Data listing:
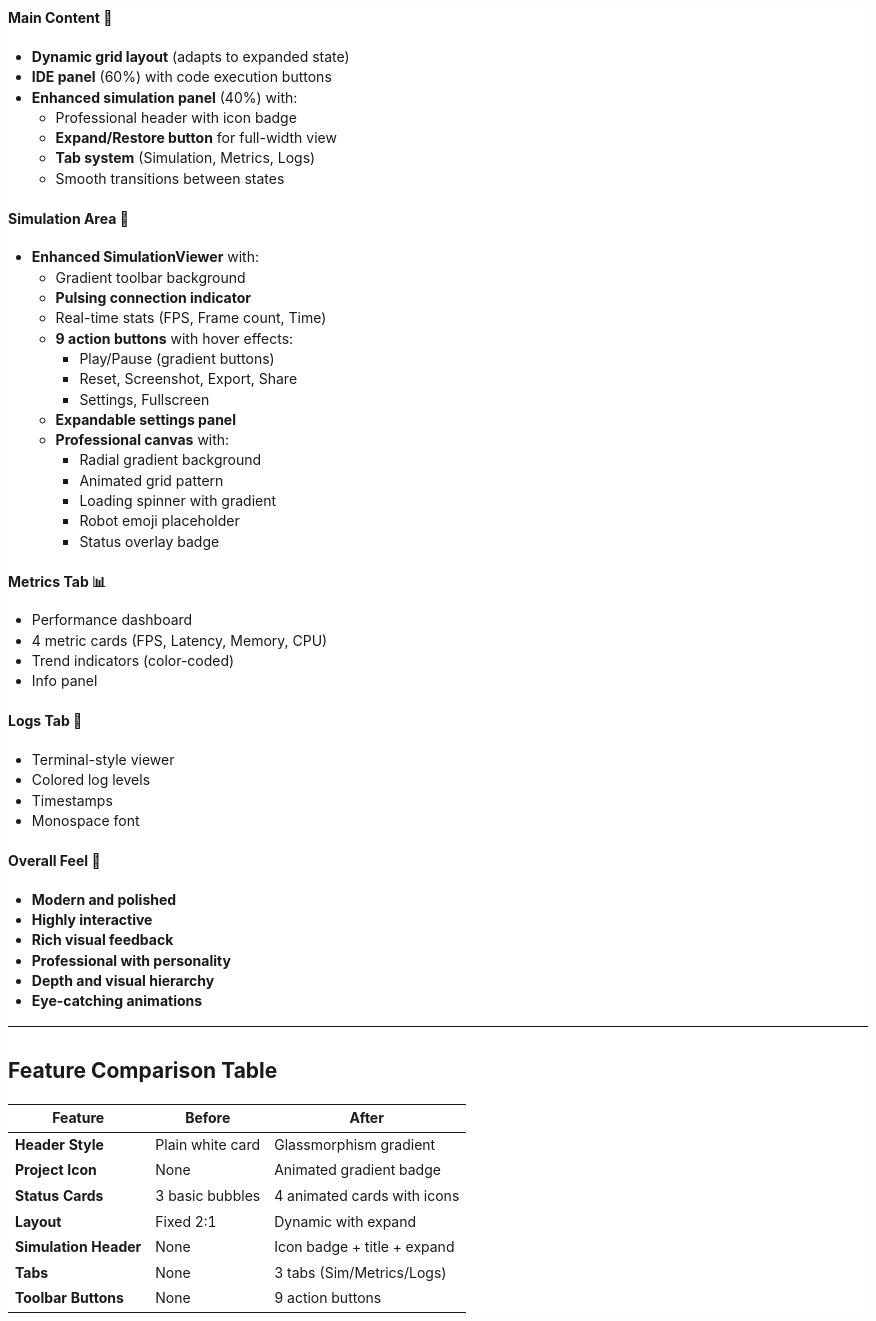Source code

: #### Main Content 🎨
- **Dynamic grid layout** (adapts to expanded state)
- **IDE panel** (60%) with code execution buttons
- **Enhanced simulation panel** (40%) with:
  - Professional header with icon badge
  - **Expand/Restore button** for full-width view
  - **Tab system** (Simulation, Metrics, Logs)
  - Smooth transitions between states

#### Simulation Area 🚀
- **Enhanced SimulationViewer** with:
  - Gradient toolbar background
  - **Pulsing connection indicator**
  - Real-time stats (FPS, Frame count, Time)
  - **9 action buttons** with hover effects:
    - Play/Pause (gradient buttons)
    - Reset, Screenshot, Export, Share
    - Settings, Fullscreen
  - **Expandable settings panel**
  - **Professional canvas** with:
    - Radial gradient background
    - Animated grid pattern
    - Loading spinner with gradient
    - Robot emoji placeholder
    - Status overlay badge

#### Metrics Tab 📊
- Performance dashboard
- 4 metric cards (FPS, Latency, Memory, CPU)
- Trend indicators (color-coded)
- Info panel

#### Logs Tab 📝
- Terminal-style viewer
- Colored log levels
- Timestamps
- Monospace font

#### Overall Feel 🌟
- **Modern and polished**
- **Highly interactive**
- **Rich visual feedback**
- **Professional with personality**
- **Depth and visual hierarchy**
- **Eye-catching animations**

---

## Feature Comparison Table

| Feature | Before | After |
|---------|--------|-------|
| **Header Style** | Plain white card | Glassmorphism gradient |
| **Project Icon** | None | Animated gradient badge |
| **Status Cards** | 3 basic bubbles | 4 animated cards with icons |
| **Layout** | Fixed 2:1 | Dynamic with expand |
| **Simulation Header** | None | Icon badge + title + expand |
| **Tabs** | None | 3 tabs (Sim/Metrics/Logs) |
| **Toolbar Buttons** | None | 9 action buttons |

Problem to solve:
Beginning with the line that contains "title + expand |" and ending with the last line of the data above, return those lines exactly and nothing else.

Answer box:
| **Simulation Header** | None | Icon badge + title + expand |
| **Tabs** | None | 3 tabs (Sim/Metrics/Logs) |
| **Toolbar Buttons** | None | 9 action buttons |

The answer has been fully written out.